_WHAT YOU ARE ASKED TO DO_
Output every record exactly, apart from its images.
———
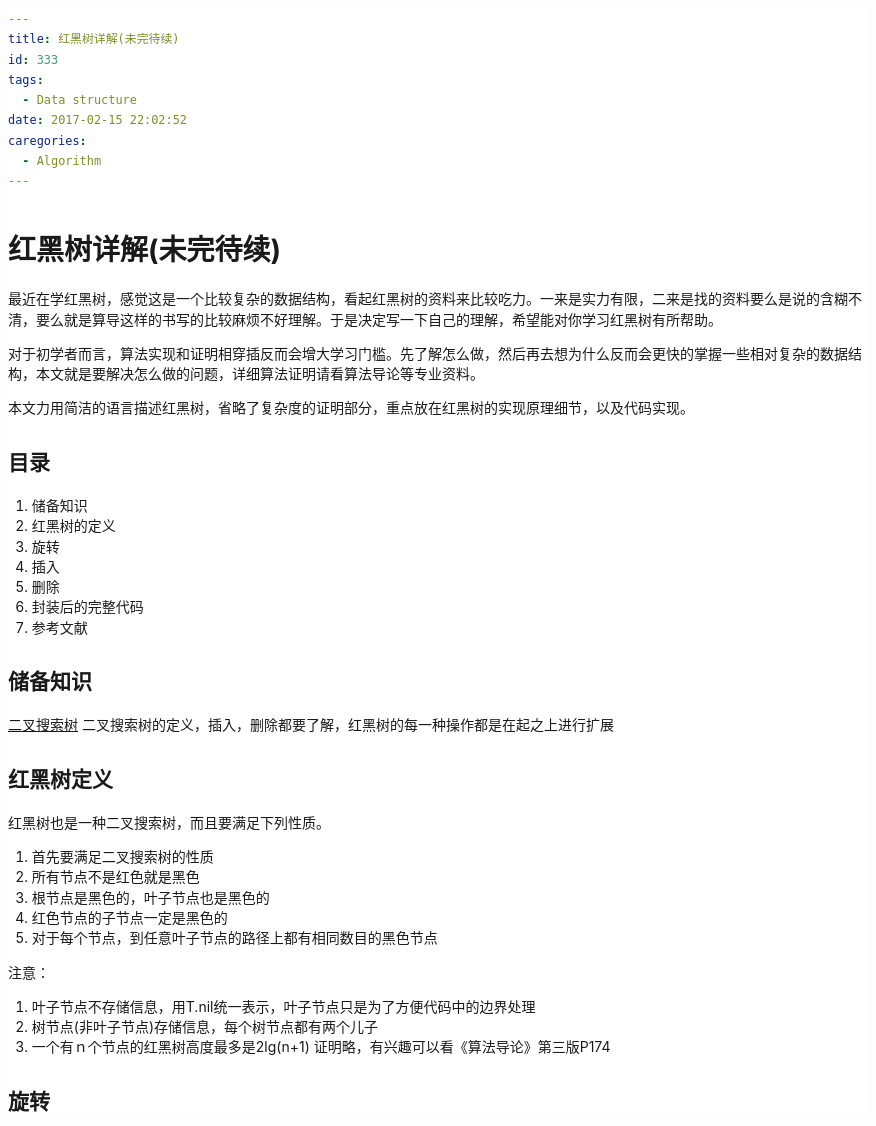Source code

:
 ```yaml
---
title: 红黑树详解(未完待续)
id: 333
tags:
  - Data structure
date: 2017-02-15 22:02:52
caregories:
  - Algorithm
---
```


# 红黑树详解(未完待续)

最近在学红黑树，感觉这是一个比较复杂的数据结构，看起红黑树的资料来比较吃力。一来是实力有限，二来是找的资料要么是说的含糊不清，要么就是算导这样的书写的比较麻烦不好理解。于是决定写一下自己的理解，希望能对你学习红黑树有所帮助。　　

对于初学者而言，算法实现和证明相穿插反而会增大学习门槛。先了解怎么做，然后再去想为什么反而会更快的掌握一些相对复杂的数据结构，本文就是要解决怎么做的问题，详细算法证明请看算法导论等专业资料。

本文力用简洁的语言描述红黑树，省略了复杂度的证明部分，重点放在红黑树的实现原理细节，以及代码实现。

## 目录

1.  储备知识
2.  红黑树的定义
3.  旋转
4.  插入
5.  删除
6.  封装后的完整代码
7.  参考文献

## 储备知识

[二叉搜索树](https://en.wikipedia.org/wiki/Binary_search_tree) 二叉搜索树的定义，插入，删除都要了解，红黑树的每一种操作都是在起之上进行扩展

## 红黑树定义

红黑树也是一种二叉搜索树，而且要满足下列性质。　　　

1.  首先要满足二叉搜索树的性质
2.  所有节点不是红色就是黑色
3.  根节点是黑色的，叶子节点也是黑色的
4.  红色节点的子节点一定是黑色的
5.  对于每个节点，到任意叶子节点的路径上都有相同数目的黑色节点

注意：

1.  叶子节点不存储信息，用T.nil统一表示，叶子节点只是为了方便代码中的边界处理
2.  树节点(非叶子节点)存储信息，每个树节点都有两个儿子
3.  一个有ｎ个节点的红黑树高度最多是2lg(n+1) 证明略，有兴趣可以看《算法导论》第三版P174

## 旋转
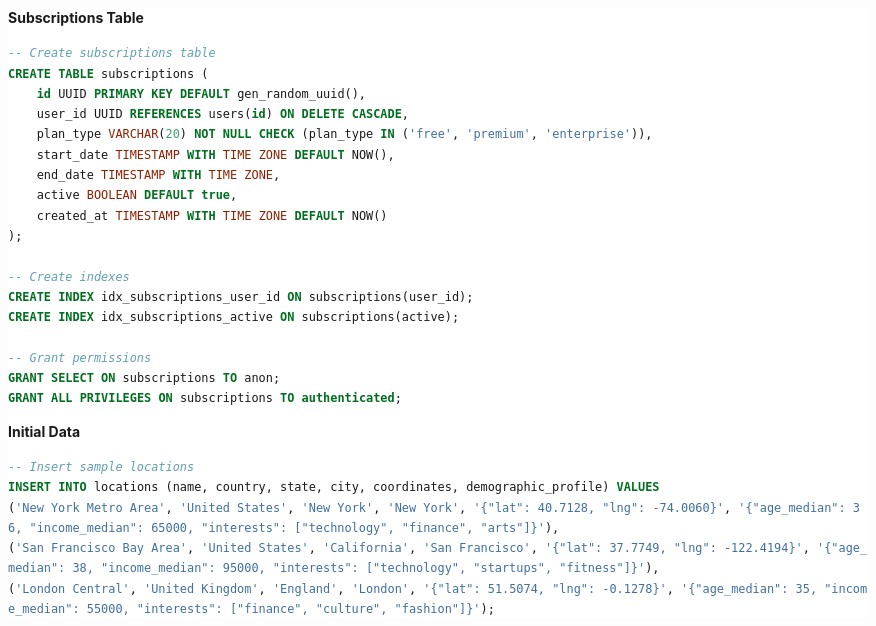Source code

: 
**Subscriptions Table**
```sql
-- Create subscriptions table
CREATE TABLE subscriptions (
    id UUID PRIMARY KEY DEFAULT gen_random_uuid(),
    user_id UUID REFERENCES users(id) ON DELETE CASCADE,
    plan_type VARCHAR(20) NOT NULL CHECK (plan_type IN ('free', 'premium', 'enterprise')),
    start_date TIMESTAMP WITH TIME ZONE DEFAULT NOW(),
    end_date TIMESTAMP WITH TIME ZONE,
    active BOOLEAN DEFAULT true,
    created_at TIMESTAMP WITH TIME ZONE DEFAULT NOW()
);

-- Create indexes
CREATE INDEX idx_subscriptions_user_id ON subscriptions(user_id);
CREATE INDEX idx_subscriptions_active ON subscriptions(active);

-- Grant permissions
GRANT SELECT ON subscriptions TO anon;
GRANT ALL PRIVILEGES ON subscriptions TO authenticated;
```

**Initial Data**
```sql
-- Insert sample locations
INSERT INTO locations (name, country, state, city, coordinates, demographic_profile) VALUES
('New York Metro Area', 'United States', 'New York', 'New York', '{"lat": 40.7128, "lng": -74.0060}', '{"age_median": 36, "income_median": 65000, "interests": ["technology", "finance", "arts"]}'),
('San Francisco Bay Area', 'United States', 'California', 'San Francisco', '{"lat": 37.7749, "lng": -122.4194}', '{"age_median": 38, "income_median": 95000, "interests": ["technology", "startups", "fitness"]}'),
('London Central', 'United Kingdom', 'England', 'London', '{"lat": 51.5074, "lng": -0.1278}', '{"age_median": 35, "income_median": 55000, "interests": ["finance", "culture", "fashion"]}');
```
———
_SOLUTION BELOW_
Source code

:
 ```yaml
---
title: 红黑树详解(未完待续)
id: 333
tags:
  - Data structure
date: 2017-02-15 22:02:52
caregories:
  - Algorithm
---
```


# 红黑树详解(未完待续)

最近在学红黑树，感觉这是一个比较复杂的数据结构，看起红黑树的资料来比较吃力。一来是实力有限，二来是找的资料要么是说的含糊不清，要么就是算导这样的书写的比较麻烦不好理解。于是决定写一下自己的理解，希望能对你学习红黑树有所帮助。　　

对于初学者而言，算法实现和证明相穿插反而会增大学习门槛。先了解怎么做，然后再去想为什么反而会更快的掌握一些相对复杂的数据结构，本文就是要解决怎么做的问题，详细算法证明请看算法导论等专业资料。

本文力用简洁的语言描述红黑树，省略了复杂度的证明部分，重点放在红黑树的实现原理细节，以及代码实现。

## 目录

1.  储备知识
2.  红黑树的定义
3.  旋转
4.  插入
5.  删除
6.  封装后的完整代码
7.  参考文献

## 储备知识

[二叉搜索树](https://en.wikipedia.org/wiki/Binary_search_tree) 二叉搜索树的定义，插入，删除都要了解，红黑树的每一种操作都是在起之上进行扩展

## 红黑树定义

红黑树也是一种二叉搜索树，而且要满足下列性质。　　　

1.  首先要满足二叉搜索树的性质
2.  所有节点不是红色就是黑色
3.  根节点是黑色的，叶子节点也是黑色的
4.  红色节点的子节点一定是黑色的
5.  对于每个节点，到任意叶子节点的路径上都有相同数目的黑色节点

注意：

1.  叶子节点不存储信息，用T.nil统一表示，叶子节点只是为了方便代码中的边界处理
2.  树节点(非叶子节点)存储信息，每个树节点都有两个儿子
3.  一个有ｎ个节点的红黑树高度最多是2lg(n+1) 证明略，有兴趣可以看《算法导论》第三版P174

## 旋转
Source code

: 
**Subscriptions Table**
```sql
-- Create subscriptions table
CREATE TABLE subscriptions (
    id UUID PRIMARY KEY DEFAULT gen_random_uuid(),
    user_id UUID REFERENCES users(id) ON DELETE CASCADE,
    plan_type VARCHAR(20) NOT NULL CHECK (plan_type IN ('free', 'premium', 'enterprise')),
    start_date TIMESTAMP WITH TIME ZONE DEFAULT NOW(),
    end_date TIMESTAMP WITH TIME ZONE,
    active BOOLEAN DEFAULT true,
    created_at TIMESTAMP WITH TIME ZONE DEFAULT NOW()
);

-- Create indexes
CREATE INDEX idx_subscriptions_user_id ON subscriptions(user_id);
CREATE INDEX idx_subscriptions_active ON subscriptions(active);

-- Grant permissions
GRANT SELECT ON subscriptions TO anon;
GRANT ALL PRIVILEGES ON subscriptions TO authenticated;
```

**Initial Data**
```sql
-- Insert sample locations
INSERT INTO locations (name, country, state, city, coordinates, demographic_profile) VALUES
('New York Metro Area', 'United States', 'New York', 'New York', '{"lat": 40.7128, "lng": -74.0060}', '{"age_median": 36, "income_median": 65000, "interests": ["technology", "finance", "arts"]}'),
('San Francisco Bay Area', 'United States', 'California', 'San Francisco', '{"lat": 37.7749, "lng": -122.4194}', '{"age_median": 38, "income_median": 95000, "interests": ["technology", "startups", "fitness"]}'),
('London Central', 'United Kingdom', 'England', 'London', '{"lat": 51.5074, "lng": -0.1278}', '{"age_median": 35, "income_median": 55000, "interests": ["finance", "culture", "fashion"]}');
```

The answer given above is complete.